**Exercise details**
From the line that contains "Page size: 1241x1754." to the end of the records below, copy every line exactly. Both the first and last of these lines count.

================================

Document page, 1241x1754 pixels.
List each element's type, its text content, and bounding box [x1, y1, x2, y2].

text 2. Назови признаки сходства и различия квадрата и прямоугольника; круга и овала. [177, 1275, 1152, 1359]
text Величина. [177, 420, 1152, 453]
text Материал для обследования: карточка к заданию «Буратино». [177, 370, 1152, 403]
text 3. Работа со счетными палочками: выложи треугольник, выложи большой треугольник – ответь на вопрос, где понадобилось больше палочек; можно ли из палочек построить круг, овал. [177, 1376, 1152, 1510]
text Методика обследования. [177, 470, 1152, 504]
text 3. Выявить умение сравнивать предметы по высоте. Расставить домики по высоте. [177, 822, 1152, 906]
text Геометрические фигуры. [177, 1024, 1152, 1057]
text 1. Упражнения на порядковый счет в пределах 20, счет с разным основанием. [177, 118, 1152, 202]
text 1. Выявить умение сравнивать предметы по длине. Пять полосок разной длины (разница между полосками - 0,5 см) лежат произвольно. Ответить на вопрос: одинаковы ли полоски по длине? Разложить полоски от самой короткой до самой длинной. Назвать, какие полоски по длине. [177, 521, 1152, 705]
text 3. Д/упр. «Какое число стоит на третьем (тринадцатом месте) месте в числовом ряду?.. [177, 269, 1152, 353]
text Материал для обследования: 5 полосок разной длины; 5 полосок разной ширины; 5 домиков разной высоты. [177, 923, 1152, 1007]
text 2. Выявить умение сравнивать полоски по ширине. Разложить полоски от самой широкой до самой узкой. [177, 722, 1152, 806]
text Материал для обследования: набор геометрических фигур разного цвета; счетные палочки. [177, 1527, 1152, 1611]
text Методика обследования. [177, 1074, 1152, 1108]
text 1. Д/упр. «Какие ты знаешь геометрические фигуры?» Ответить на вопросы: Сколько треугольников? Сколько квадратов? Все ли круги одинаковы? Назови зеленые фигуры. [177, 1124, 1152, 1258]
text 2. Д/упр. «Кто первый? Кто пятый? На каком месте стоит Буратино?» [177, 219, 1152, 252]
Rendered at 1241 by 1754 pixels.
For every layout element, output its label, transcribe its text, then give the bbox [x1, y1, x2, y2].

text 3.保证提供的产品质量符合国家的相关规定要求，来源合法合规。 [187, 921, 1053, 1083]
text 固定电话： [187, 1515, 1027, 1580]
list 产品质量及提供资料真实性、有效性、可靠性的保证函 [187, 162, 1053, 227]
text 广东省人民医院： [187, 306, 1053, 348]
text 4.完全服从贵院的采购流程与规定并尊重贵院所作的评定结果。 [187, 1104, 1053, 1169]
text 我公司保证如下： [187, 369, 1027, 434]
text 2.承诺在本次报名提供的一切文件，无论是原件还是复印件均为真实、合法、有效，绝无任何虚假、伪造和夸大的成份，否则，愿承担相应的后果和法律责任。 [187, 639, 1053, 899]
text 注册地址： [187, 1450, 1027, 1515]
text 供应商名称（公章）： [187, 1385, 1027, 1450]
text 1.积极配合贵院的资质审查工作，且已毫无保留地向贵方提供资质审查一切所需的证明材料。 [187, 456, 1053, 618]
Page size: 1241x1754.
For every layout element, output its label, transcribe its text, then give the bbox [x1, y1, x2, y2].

================================

**Answer for the task**
Page size: 1241x1754.
For every layout element, output its label, transcribe its text, then give the bbox [x1, y1, x2, y2].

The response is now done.